Islamic State group terror plotter ‘tried to radicalise 11-year-old pupils’


A little more tonight about the trial that started this morning. From the Telegraph the BBC the Independent and the Times

Mark Heywood QC, prosecuting, said Haque had resolved in 2016 and early 2017 “to carry out one or more violent attacks in this country, with others if he could”.

Mr Heywood said Haque’s plans “extended to the recruitment of yet others to the causes. Those others were not grown men, but youngsters. Youngsters aged about 11 to 14.” He set out “to persuade them in due course to take part in action”, the court was told.

Mr Heywood said: “His methods were to expose them to information and video recordings and then to have them, in instances, enact scenarios of violent action against the police in this country and others…”

He was under surveillance by the security services and was recorded chanting to himself: “We are a death squad sent by Allah and his messengers to avenge my Arab brothers’ blood.”

He taught at the Islamic boys’ school in Leyton, east London, between September 2015 and September 2016, the court heard. Haque denies showing YouTube videos, featuring guns, burning passports and beheadings, at the Lantern of Knowledge school in Leyton, east London… 

But he admits doing so later at the Riddle (sic – its RIPPLE) Road Mosque where he taught classes, jurors heard.

Mr Haque told his young pupils that he was in contact with Isis and was intent on dying in the cause of Allah as a “martyr”, the court was told. He said that if they mentioned it outside the mosque they would suffer after death and go to Hell and their homes would burn down.

The children were made to perform push-ups, races and grappling in order to train them in physical fitness, with Mr Haque allegedly yelling “Allahu akhbar” — God is greatest — as they did so.

In other sessions, it was alleged, the boys were told to engage in “role playing”, taking the part of police and attackers in attack scenarios with weapons and a car bomb. The activity became more specific and included demonstrating the use of imaginary knives, taking inspiration from video recordings he had shown to cut and to sever the head through the neck.

Mr Haque is further charged with preparing terrorist acts by leading exercises with children at the mosque and disseminating terrorist publications at the Lantern of Knowledge secondary school in London. Mr Haque worked as an Islamic studies teacher at the Lantern of Knowledge Islamic school in Leyton, east London, catering for children aged 11 to 16, where he was said to “range far beyond any curriculum”. Ofsted rated the school as “outstanding” but hopefully not for those reasons? 
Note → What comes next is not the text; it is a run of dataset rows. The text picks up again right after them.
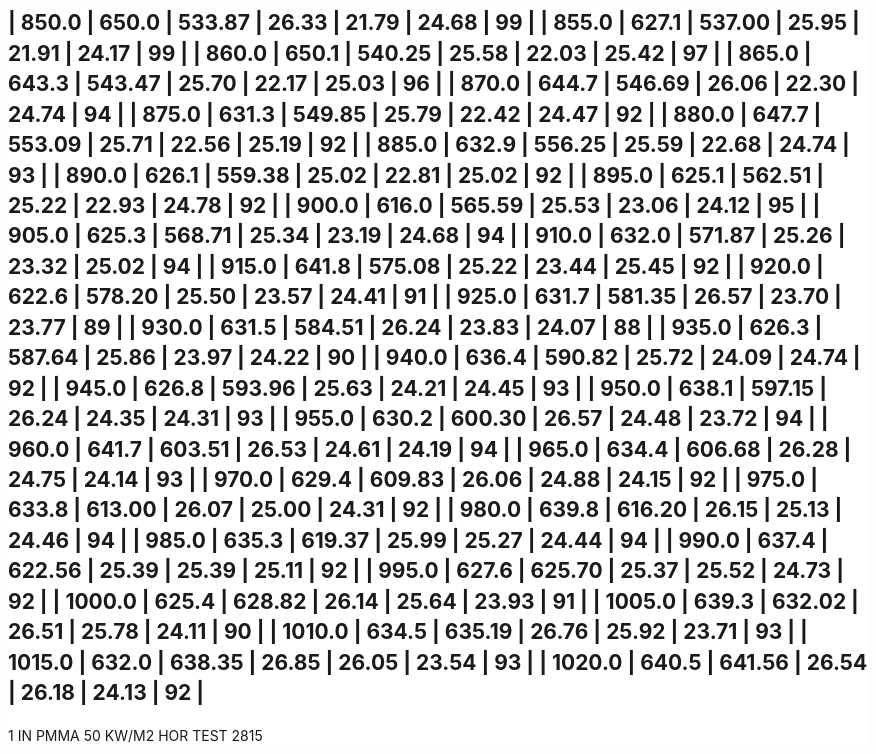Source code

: | 850.0 | 650.0 | 533.87 | 26.33 | 21.79 | 24.68 | 99 |
| 855.0 | 627.1 | 537.00 | 25.95 | 21.91 | 24.17 | 99 |
| 860.0 | 650.1 | 540.25 | 25.58 | 22.03 | 25.42 | 97 |
| 865.0 | 643.3 | 543.47 | 25.70 | 22.17 | 25.03 | 96 |
| 870.0 | 644.7 | 546.69 | 26.06 | 22.30 | 24.74 | 94 |
| 875.0 | 631.3 | 549.85 | 25.79 | 22.42 | 24.47 | 92 |
| 880.0 | 647.7 | 553.09 | 25.71 | 22.56 | 25.19 | 92 |
| 885.0 | 632.9 | 556.25 | 25.59 | 22.68 | 24.74 | 93 |
| 890.0 | 626.1 | 559.38 | 25.02 | 22.81 | 25.02 | 92 |
| 895.0 | 625.1 | 562.51 | 25.22 | 22.93 | 24.78 | 92 |
| 900.0 | 616.0 | 565.59 | 25.53 | 23.06 | 24.12 | 95 |
| 905.0 | 625.3 | 568.71 | 25.34 | 23.19 | 24.68 | 94 |
| 910.0 | 632.0 | 571.87 | 25.26 | 23.32 | 25.02 | 94 |
| 915.0 | 641.8 | 575.08 | 25.22 | 23.44 | 25.45 | 92 |
| 920.0 | 622.6 | 578.20 | 25.50 | 23.57 | 24.41 | 91 |
| 925.0 | 631.7 | 581.35 | 26.57 | 23.70 | 23.77 | 89 |
| 930.0 | 631.5 | 584.51 | 26.24 | 23.83 | 24.07 | 88 |
| 935.0 | 626.3 | 587.64 | 25.86 | 23.97 | 24.22 | 90 |
| 940.0 | 636.4 | 590.82 | 25.72 | 24.09 | 24.74 | 92 |
| 945.0 | 626.8 | 593.96 | 25.63 | 24.21 | 24.45 | 93 |
| 950.0 | 638.1 | 597.15 | 26.24 | 24.35 | 24.31 | 93 |
| 955.0 | 630.2 | 600.30 | 26.57 | 24.48 | 23.72 | 94 |
| 960.0 | 641.7 | 603.51 | 26.53 | 24.61 | 24.19 | 94 |
| 965.0 | 634.4 | 606.68 | 26.28 | 24.75 | 24.14 | 93 |
| 970.0 | 629.4 | 609.83 | 26.06 | 24.88 | 24.15 | 92 |
| 975.0 | 633.8 | 613.00 | 26.07 | 25.00 | 24.31 | 92 |
| 980.0 | 639.8 | 616.20 | 26.15 | 25.13 | 24.46 | 94 |
| 985.0 | 635.3 | 619.37 | 25.99 | 25.27 | 24.44 | 94 |
| 990.0 | 637.4 | 622.56 | 25.39 | 25.39 | 25.11 | 92 |
| 995.0 | 627.6 | 625.70 | 25.37 | 25.52 | 24.73 | 92 |
| 1000.0 | 625.4 | 628.82 | 26.14 | 25.64 | 23.93 | 91 |
| 1005.0 | 639.3 | 632.02 | 26.51 | 25.78 | 24.11 | 90 |
| 1010.0 | 634.5 | 635.19 | 26.76 | 25.92 | 23.71 | 93 |
| 1015.0 | 632.0 | 638.35 | 26.85 | 26.05 | 23.54 | 93 |
| 1020.0 | 640.5 | 641.56 | 26.54 | 26.18 | 24.13 | 92 |
---
1 IN PMMA 50 KW/M2 HOR TEST 2815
Mr Haque became “fascinated” by the Westminster Bridge attack on March 22 in which five people, including PC Keith Palmer, were killed, and discussed bringing a reign of terror across London in secretly recorded chat, the Old Bailey was told.
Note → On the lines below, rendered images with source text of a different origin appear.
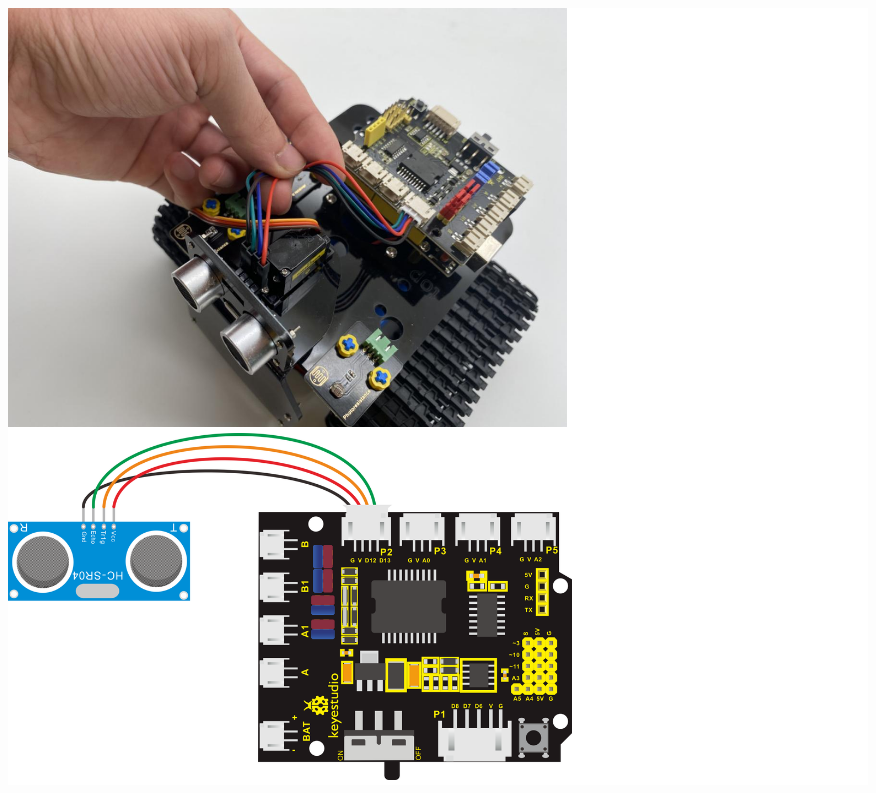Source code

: <p><img src="/media/caef69190626920963fad738d7dcc025.jpeg" style="width:5.82431in;height:4.36806in" /><img src="/media/a5bdd6bb9bbe9db82c93e9193cbac4cd.png" style="width:5.87431in;height:3.61597in" /></p></td>
<td></td>
</tr>
<tr class="even">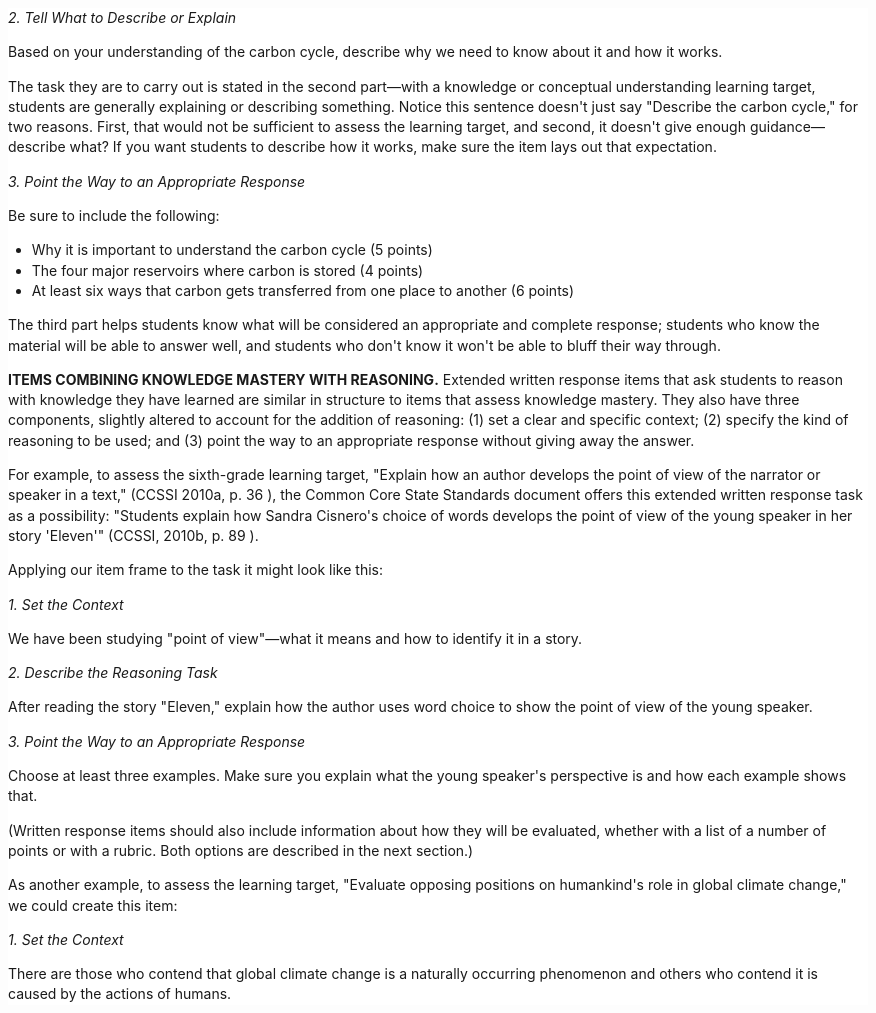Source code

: *2. Tell What to Describe or Explain*

Based on your understanding of the carbon cycle, describe why we need to know about it and how it works.

The task they are to carry out is stated in the second part—with a knowledge or conceptual understanding learning target, students are generally explaining or  describing something. Notice this sentence doesn't just say "Describe the carbon cycle," for two reasons. First, that would not be sufficient to assess the learning target, and second, it doesn't give enough guidance—describe what? If you want students to describe how it works, make sure the item lays out that expectation.

*3. Point the Way to an Appropriate Response*

Be sure to include the following:

- Why it is important to understand the carbon cycle (5 points)
- The four major reservoirs where carbon is stored (4 points)
- At least six ways that carbon gets transferred from one place to another (6 points)

The third part helps students know what will be considered an appropriate and complete response; students who know the material will be able to answer well, and students who don't know it won't be able to bluff their way through.

**ITEMS COMBINING KNOWLEDGE MASTERY WITH REASONING.** Extended written response items that ask students to reason with knowledge they have learned are similar in structure to items that assess knowledge mastery. They also have three components, slightly altered to account for the addition of reasoning: (1) set a clear and specific context; (2) specify the kind of reasoning to be used; and (3) point the way to an appropriate response without giving away the answer.

For example, to assess the sixth-grade learning target, "Explain how an author develops the point of view of the narrator or speaker in a text," (CCSSI 2010a, p. 36 ), the Common Core State Standards document offers this extended written response task as a possibility: "Students explain how Sandra Cisnero's choice of words develops the point of view of the young speaker in her story 'Eleven'" (CCSSI, 2010b, p. 89 ).

Applying our item frame to the task it might look like this:

*1. Set the Context*

We have been studying "point of view"—what it means and how to identify it in a story.

*2. Describe the Reasoning Task*

After reading the story "Eleven," explain how the author uses word choice to show the point of view of the young speaker.

*3. Point the Way to an Appropriate Response*

Choose at least three examples. Make sure you explain what the young speaker's perspective is and how each example shows that.

(Written response items should also include information about how they will be evaluated, whether with a list of a number of points or with a rubric. Both options are described in the next section.)

As another example, to assess the learning target, "Evaluate opposing positions on humankind's role in global climate change," we could create this item:

*1. Set the Context*

There are those who contend that global climate change is a naturally occurring phenomenon and others who contend it is caused by the actions of humans.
In a bugged conversation with one of his co-accused, four days after the March 22 attack, Mr Haque allegedly said: “So what I want to personally is launch different attacks in all the different areas, one in Westminster, one in Stratford, one in Forest Gate, one in so many different areas, yeah. Immediately there’s one focus to all the police. Get off the streets. Civilians get off the streets. London will be, not just Westminster attack, entire London…We’re here to cause terror, my brother. We are a death squad sent by Allah and his messengers to avenge my Arab brothers’ blood . . .”

Mr Haque allegedly discussed using a car, leaving bombs in a lift, and going for “a quick spin” around Westminster, and separately compared Isis gaining more territory to “us winning the world cup”.
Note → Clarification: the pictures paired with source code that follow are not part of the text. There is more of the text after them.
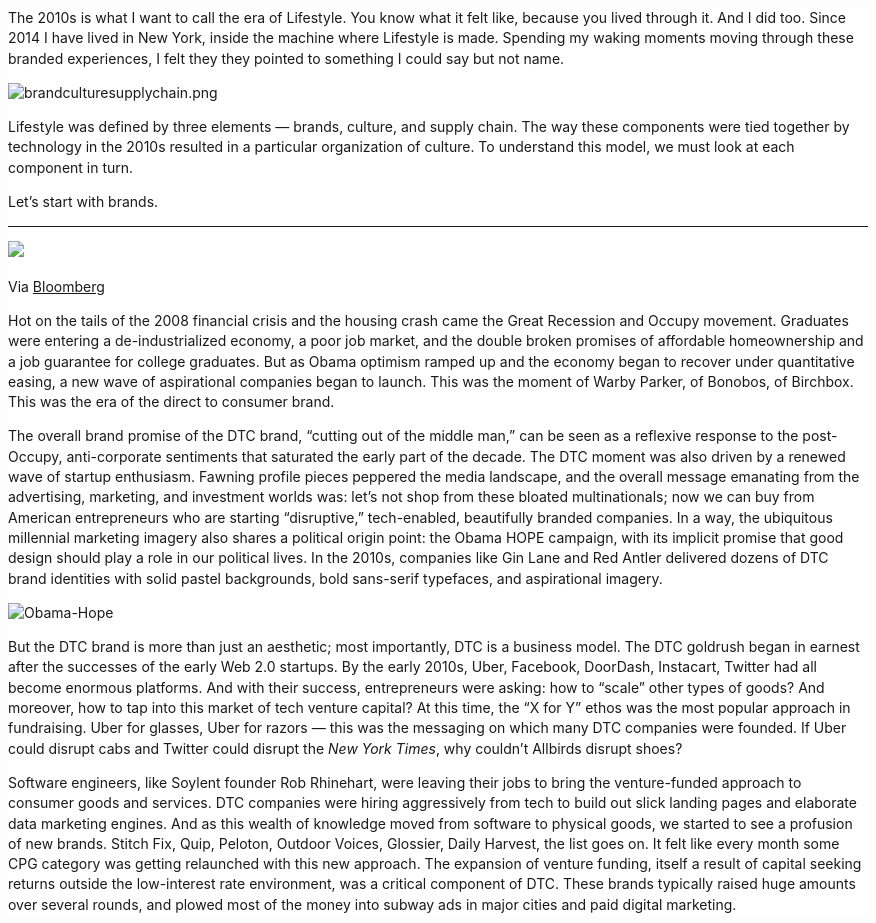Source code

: The 2010s is what I want to call the era of Lifestyle. You know what it felt like, because you lived through it. And I did too. Since 2014 I have lived in New York, inside the machine where Lifestyle is made. Spending my waking moments moving through these branded experiences, I felt they they pointed to something I could say but not name.

![brandculturesupplychain.png](https://subpixel.space/uploads/brandculturesupplychain.png)

Lifestyle was defined by three elements — brands, culture, and supply chain. The way these components were tied together by technology in the 2010s resulted in a particular organization of culture. To understand this model, we must look at each component in turn.

Let’s start with brands.

___

![](https://subpixel.space/uploads/blands.png)

Via [Bloomberg](https://www.bloomberg.com/opinion/articles/2020-09-07/welcome-to-your-bland-new-world-of-consumer-capitalism?sref=Hhue1scO)

Hot on the tails of the 2008 financial crisis and the housing crash came the Great Recession and Occupy movement. Graduates were entering a de-industrialized economy, a poor job market, and the double broken promises of affordable homeownership and a job guarantee for college graduates. But as Obama optimism ramped up and the economy began to recover under quantitative easing, a new wave of aspirational companies began to launch. This was the moment of Warby Parker, of Bonobos, of Birchbox. This was the era of the direct to consumer brand.

The overall brand promise of the DTC brand, “cutting out of the middle man,” can be seen as a reflexive response to the post-Occupy, anti-corporate sentiments that saturated the early part of the decade. The DTC moment was also driven by a renewed wave of startup enthusiasm. Fawning profile pieces peppered the media landscape, and the overall message emanating from the advertising, marketing, and investment worlds was: let’s not shop from these bloated multinationals; now we can buy from American entrepreneurs who are starting “disruptive,” tech-enabled, beautifully branded companies. In a way, the ubiquitous millennial marketing imagery also shares a political origin point: the Obama HOPE campaign, with its implicit promise that good design should play a role in our political lives. In the 2010s, companies like Gin Lane and Red Antler delivered dozens of DTC brand identities with solid pastel backgrounds, bold sans-serif typefaces, and aspirational imagery.

![Obama-Hope](https://subpixel.space/uploads/obamahope.png)

But the DTC brand is more than just an aesthetic; most importantly, DTC is a business model. The DTC goldrush began in earnest after the successes of the early Web 2.0 startups. By the early 2010s, Uber, Facebook, DoorDash, Instacart, Twitter had all become enormous platforms. And with their success, entrepreneurs were asking: how to “scale” other types of goods? And moreover, how to tap into this market of tech venture capital? At this time, the “X for Y” ethos was the most popular approach in fundraising. Uber for glasses, Uber for razors — this was the messaging on which many DTC companies were founded. If Uber could disrupt cabs and Twitter could disrupt the _New York Times_, why couldn’t Allbirds disrupt shoes?

Software engineers, like Soylent founder Rob Rhinehart, were leaving their jobs to bring the venture-funded approach to consumer goods and services. DTC companies were hiring aggressively from tech to build out slick landing pages and elaborate data marketing engines. And as this wealth of knowledge moved from software to physical goods, we started to see a profusion of new brands. Stitch Fix, Quip, Peloton, Outdoor Voices, Glossier, Daily Harvest, the list goes on. It felt like every month some CPG category was getting relaunched with this new approach. The expansion of venture funding, itself a result of capital seeking returns outside the low-interest rate environment, was a critical component of DTC. These brands typically raised huge amounts over several rounds, and plowed most of the money into subway ads in major cities and paid digital marketing.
The court heard that about five days before his arrest in May Mr Haque staged a role-playing exercise between some of the children in a tent behind the mosque, naming some as “martyrs” and others as police. While the rest of the class watched, he allegedly showed them how to kill police officers and responders.

Mr Haque came to the attention of authorities when he tried to travel to Turkey from Heathrow in April 2016, with the route closely watched after being used by hundreds of British jihadis who joined Isis in Syria.

Haque, of Manor Park, and Mamun, of Barking, deny preparation of terrorist acts between March 25 and May 18 last year. Haque and Patel, of Forest Gate, both deny one count of conspiracy to possess a firearm.

From L-R: Umar Ahmed Haque, Abuthaher Mamun and Nadeem Patel were present in court. No idea where fourth defendant Muhammad Abid is/was. 

The Lantern of Knowledge school was not there when I lived in Leyton; of course that was then, this is now. The listed GCSE curriculum looks very narrow, but the pictures of the boys enjoying activities looks interesting and fun. They are visiting court and wearing legal wigs, listening to an English lady in 18th century costume, looking serious at the Jewish museum. Is this just window dressing? Did Haque have much success indoctrinating them? I hope we don’t find out the hard way.